At the courtyard of the "Social Friendship: Meeting in the Garden" exhibition at the Venice Biennale of Architecture, roosters crow, cats roam freely among the grounds' more than 100 plants, and neighboring young people stop by to rest or read on a garden bench or to help collect the urban vegetable harvest. (Courtesy of the Vatican's Dicastery for Culture and Education)
In Pope Francis' 2015 ecological encyclical, Laudato Si', he writes that architecture should "connect, relate and favor the recognition of others" — a vision that is given concrete expression at the newly opened Vatican pavilion at Venice's Biennale of Architecture.
Located inside the courtyard of the city's renowned Monastery of San Giorgio, on the island that bears the same name, it's possible to hear elements of the exhibition before seeing it. Roosters crow, cats roam freely among the grounds' more than 100 plants, and neighboring young people stop by to rest or read on a garden bench or to help collect the urban vegetable harvest.
Just outside the monastery is one of the world's most celebrated waterways, but inside it's a cloister of calm.

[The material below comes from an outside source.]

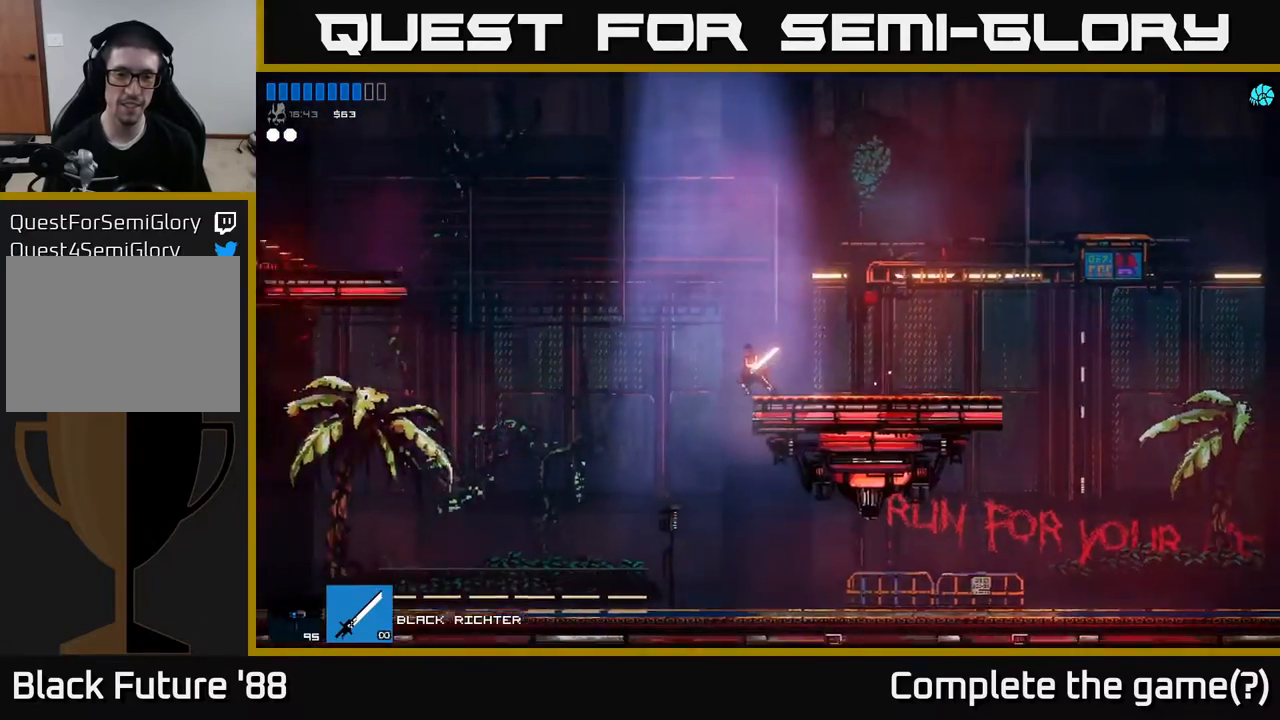
{"buttons": [], "left_stick": "center", "right_stick": "center", "events": []}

"Social Friendship: Meeting in the Garden," the Holy See's exhibit at the 18th International Architecture Biennale officially opened May 20 and will run through Nov. 26. The Biennale's theme is "The Laboratory of the Future," where countries of the world propose "architectural solutions to contemporary societal, humanistic, and technological issues."
While the city of Venice is run amok with tourists — with more than 100,000 passing through each day during peak travel season — the Vatican's exhibition begins by taking visitors back to a time not so long ago when daily life was defined by isolation.
On March 27, 2020, just a few weeks into the COVID-19 pandemic, Pope Francis entered a rainy St. Peter's Square alone and prayed that this time of forced solitude might lead to a reawakening of solidarity.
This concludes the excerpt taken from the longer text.